CAPÍTULO 93

La guardia de honor de la Marina Real cargó el ataúd de madera oscura por las escalinatas de la capilla neo-clásica anglicana y lo colocó sobre una ornamentada cureña del siglo XIX. La elegía había sido larga, como era norma en los funerales reales, con los discursos del primer ministro y el príncipe de Gales, entre otras personalidades. Los sentimientos eran patrióticos, pero poco personales, porque ninguno de los asistentes había conocido al muerto.

El funeral de Sir John Alexander Franklin fue un gran acontecimiento y, al mismo tiempo, muy edificante. El descubrimiento del cadáver de Franklin a bordo del Erebus había despertado un nostálgico romanticismo entre el público británico y había reavivado los días de gloria, cuando Wellington gobernaba la tierra y Nelson el mar. Las hazañas de Franklin en el Ártico, un episodio histórico casi olvidado por las nuevas generaciones, fueron relatadas con todo detalle a un público entusiasmado que pedía más.

La fascinación de la gente había ejercido una gran presión sobre el equipo de arqueólogos y especialistas forenses encargados de examinar el barco y recuperar el cuerpo. Trabajando las veinticuatro horas del día habían resuelto dos misterios clave, incluso antes de que el cuerpo de Franklin llegase a Londres y luego a la abadía de Westminster.

Si bien varias enfermedades habían contribuido a su muerte, a la edad de sesenta y un años, los científicos determinaron que la tuberculosis, contraída en los reducidos confines de un barco atrapado en el hielo, era la causa más probable de su deceso. Mucho más intrigante había sido la revelación de por qué gran parte de la tripulación del Erebus se había vuelto loca. A partir de lo narrado en el diario de a bordo, que Pitt había enviado a las autoridades británicas, los científicos analizaron una muestra de rutenio encontrada en el camarote de uno de los oficiales. Los ensayos mostraron que el mineral sudafricano contenía grandes cantidades de mercurio. Cuando los marineros lo habían calentado en cubos y sartenes, el mineral había desprendido unos vapores tóxicos que se habían acumulado en la cocina y en el sollado de la tripulación. El envenenamiento por mercurio provocaba daños neurológicos y reacciones psicóticas meses después de ser respirado, algo que se había comprobado años más tarde con casos similares.

Esta trágica acumulación de factores contribuyó todavía más al atractivo de la historia; de ahí que el público acudiera en masa a presentar sus respetos a Franklin. Las puertas de Kensal Green, un viejo y extenso cementerio al oeste de Londres junto a Forest Lawn, tuvieron que ser cerradas el día de su funeral, después de que treinta mil personas se congregasen en su histórico suelo.

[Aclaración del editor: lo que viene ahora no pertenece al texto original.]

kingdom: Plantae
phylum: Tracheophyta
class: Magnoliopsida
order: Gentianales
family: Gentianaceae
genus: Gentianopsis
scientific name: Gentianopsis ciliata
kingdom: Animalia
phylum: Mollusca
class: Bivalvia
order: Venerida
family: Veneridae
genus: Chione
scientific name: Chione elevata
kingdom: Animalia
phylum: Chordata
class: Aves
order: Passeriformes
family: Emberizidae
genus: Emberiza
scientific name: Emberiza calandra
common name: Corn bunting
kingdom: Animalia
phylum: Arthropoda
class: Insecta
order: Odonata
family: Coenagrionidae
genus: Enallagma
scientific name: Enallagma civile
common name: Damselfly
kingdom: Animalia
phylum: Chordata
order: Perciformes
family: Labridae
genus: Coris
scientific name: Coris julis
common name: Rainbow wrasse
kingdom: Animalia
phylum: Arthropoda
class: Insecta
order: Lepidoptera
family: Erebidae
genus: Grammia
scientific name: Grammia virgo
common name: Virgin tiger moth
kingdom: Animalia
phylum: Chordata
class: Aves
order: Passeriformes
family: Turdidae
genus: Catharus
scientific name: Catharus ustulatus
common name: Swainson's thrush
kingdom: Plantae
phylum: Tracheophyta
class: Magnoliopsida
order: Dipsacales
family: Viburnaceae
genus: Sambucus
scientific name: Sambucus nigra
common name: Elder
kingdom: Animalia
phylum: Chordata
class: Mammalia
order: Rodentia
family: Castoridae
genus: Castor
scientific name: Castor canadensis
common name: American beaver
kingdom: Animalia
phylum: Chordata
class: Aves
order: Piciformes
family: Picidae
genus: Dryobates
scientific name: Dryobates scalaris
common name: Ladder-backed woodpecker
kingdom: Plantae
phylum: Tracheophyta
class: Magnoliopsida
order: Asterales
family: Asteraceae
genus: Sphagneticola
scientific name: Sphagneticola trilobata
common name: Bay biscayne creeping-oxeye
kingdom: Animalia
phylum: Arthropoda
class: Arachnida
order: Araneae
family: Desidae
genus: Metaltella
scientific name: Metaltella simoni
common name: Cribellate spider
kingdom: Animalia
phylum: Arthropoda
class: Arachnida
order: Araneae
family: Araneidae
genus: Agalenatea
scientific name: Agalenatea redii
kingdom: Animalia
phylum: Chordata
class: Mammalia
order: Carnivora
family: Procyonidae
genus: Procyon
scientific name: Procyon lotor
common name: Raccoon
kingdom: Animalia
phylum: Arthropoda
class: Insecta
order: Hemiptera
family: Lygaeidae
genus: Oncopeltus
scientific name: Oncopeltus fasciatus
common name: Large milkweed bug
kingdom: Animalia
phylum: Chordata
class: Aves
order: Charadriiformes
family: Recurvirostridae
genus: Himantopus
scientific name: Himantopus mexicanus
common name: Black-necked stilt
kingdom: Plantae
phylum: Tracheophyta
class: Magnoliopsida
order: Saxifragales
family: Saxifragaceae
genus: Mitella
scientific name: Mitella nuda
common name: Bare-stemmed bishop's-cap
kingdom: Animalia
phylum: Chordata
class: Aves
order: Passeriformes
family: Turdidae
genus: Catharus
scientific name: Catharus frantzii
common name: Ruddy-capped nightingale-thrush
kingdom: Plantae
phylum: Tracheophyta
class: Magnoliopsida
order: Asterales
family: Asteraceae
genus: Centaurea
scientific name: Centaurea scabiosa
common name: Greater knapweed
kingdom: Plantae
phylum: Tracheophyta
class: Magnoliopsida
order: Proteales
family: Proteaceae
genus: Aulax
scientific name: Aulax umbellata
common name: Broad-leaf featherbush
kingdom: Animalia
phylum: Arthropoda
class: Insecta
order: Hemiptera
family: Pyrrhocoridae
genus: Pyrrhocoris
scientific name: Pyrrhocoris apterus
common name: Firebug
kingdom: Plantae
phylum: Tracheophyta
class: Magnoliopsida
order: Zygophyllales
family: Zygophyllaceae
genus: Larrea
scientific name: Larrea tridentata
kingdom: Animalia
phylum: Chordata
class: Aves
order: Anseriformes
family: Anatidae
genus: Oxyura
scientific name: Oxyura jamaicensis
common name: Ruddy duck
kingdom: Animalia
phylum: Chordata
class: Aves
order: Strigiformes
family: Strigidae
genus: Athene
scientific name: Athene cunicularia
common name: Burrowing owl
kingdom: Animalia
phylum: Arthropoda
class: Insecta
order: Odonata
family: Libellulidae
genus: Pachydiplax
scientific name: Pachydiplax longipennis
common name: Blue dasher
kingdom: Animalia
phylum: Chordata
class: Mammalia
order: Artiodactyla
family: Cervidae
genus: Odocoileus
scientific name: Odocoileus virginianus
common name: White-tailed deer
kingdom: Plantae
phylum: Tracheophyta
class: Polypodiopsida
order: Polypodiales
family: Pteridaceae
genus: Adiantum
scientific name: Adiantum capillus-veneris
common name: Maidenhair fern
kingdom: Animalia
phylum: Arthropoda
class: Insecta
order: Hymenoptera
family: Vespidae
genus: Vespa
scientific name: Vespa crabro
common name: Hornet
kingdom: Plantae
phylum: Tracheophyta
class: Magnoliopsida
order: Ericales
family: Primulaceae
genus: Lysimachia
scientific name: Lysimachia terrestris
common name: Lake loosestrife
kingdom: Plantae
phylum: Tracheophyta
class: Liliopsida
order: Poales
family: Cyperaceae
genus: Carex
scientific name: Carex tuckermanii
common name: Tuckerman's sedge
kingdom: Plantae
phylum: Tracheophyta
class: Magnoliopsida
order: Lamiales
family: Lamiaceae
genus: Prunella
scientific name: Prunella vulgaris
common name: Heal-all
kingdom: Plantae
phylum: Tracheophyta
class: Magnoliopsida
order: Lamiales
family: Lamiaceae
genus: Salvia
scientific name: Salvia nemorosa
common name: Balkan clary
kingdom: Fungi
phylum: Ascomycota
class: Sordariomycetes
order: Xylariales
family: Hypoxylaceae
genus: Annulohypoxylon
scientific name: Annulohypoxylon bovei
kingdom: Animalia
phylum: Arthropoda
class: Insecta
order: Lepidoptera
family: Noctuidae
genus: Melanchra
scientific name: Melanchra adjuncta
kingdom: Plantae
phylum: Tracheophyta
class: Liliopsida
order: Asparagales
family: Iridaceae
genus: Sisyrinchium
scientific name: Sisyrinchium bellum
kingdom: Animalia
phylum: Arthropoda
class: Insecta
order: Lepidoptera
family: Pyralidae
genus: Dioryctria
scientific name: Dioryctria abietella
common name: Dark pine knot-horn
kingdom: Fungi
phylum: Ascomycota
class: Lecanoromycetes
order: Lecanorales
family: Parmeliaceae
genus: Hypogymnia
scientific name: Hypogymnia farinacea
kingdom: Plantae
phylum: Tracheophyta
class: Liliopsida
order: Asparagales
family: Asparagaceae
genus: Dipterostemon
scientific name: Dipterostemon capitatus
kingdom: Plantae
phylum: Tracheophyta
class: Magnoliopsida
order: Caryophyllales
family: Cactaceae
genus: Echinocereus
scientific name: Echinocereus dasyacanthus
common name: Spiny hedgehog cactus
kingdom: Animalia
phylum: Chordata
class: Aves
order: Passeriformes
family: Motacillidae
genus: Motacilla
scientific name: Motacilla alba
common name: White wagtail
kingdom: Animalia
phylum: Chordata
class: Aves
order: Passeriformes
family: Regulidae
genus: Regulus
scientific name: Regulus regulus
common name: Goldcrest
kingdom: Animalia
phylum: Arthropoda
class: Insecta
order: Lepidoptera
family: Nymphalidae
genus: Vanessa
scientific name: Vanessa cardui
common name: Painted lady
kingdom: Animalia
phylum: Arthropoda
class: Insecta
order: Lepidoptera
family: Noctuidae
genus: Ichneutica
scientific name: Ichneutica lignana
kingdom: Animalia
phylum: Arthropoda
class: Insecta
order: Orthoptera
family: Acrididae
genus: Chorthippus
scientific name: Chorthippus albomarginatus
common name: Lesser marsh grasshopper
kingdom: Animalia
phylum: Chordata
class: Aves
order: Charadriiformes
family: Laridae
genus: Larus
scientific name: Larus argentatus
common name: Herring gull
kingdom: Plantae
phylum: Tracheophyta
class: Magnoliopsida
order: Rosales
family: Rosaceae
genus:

Era un caluroso y húmedo día de verano, muy distinto de las condiciones árticas en las que había muerto. La cureña tirada por caballos se alejó a marcha lenta de la capilla, traqueteando por el sendero de adoquines entre los golpes de las herraduras de las yeguas negras. Escoltada por una larga procesión, la cureña fue poco a poco hasta una sección aislada del cementerio donde había un bosquecillo de castaños muy altos. El cochero se detuvo frente a un panteón familiar con la reja abierta. Había una fosa vacía junto a una tumba en cuya lápida se leía:

LADY JANE FRANKLIN

1792-1875

La amada esposa de Franklin, más que cualquier otro, había contribuido a aclarar el destino de la expedición perdida. A través de innumerables peticiones y gastos, había financiado con su fortuna personal no menos de cinco expediciones para rescatar a su marido y sus barcos del Ártico. Las primeras habían fracasado, al igual que aquellas enviadas por el gobierno británico. Fue otro explorador del Ártico, Francis McClintock, quien acabó por descubrir el destino de Franklin. A bordo de su yate de vapor Fox, fletado por lady Franklin, había encontrado importantes reliquias y una nota en la isla del Rey Guillermo; en ella se hablaba de la muerte de Franklin en 1847 y del abandono por parte de la tripulación de los barcos atrapados en el hielo.

Habían transcurrido ciento sesenta y ocho años desde que se había despedido de ella con un beso en las orillas del Támesis, pero John Franklin se había reunido de nuevo con su esposa.

Su alma tenía otro motivo para sentirse feliz mientras lo sepultaban junto a Jane. La fragata de la Armada Real que había recuperado el ataúd del Erebus para llevarlo de regreso a Inglaterra, había seguido la ruta larga, por el estrecho de Bering y el Pacífico hasta el canal de Panamá. En la muerte, ya que no en vida, Sir Franklin había navegado por fin por el Paso del Noroeste.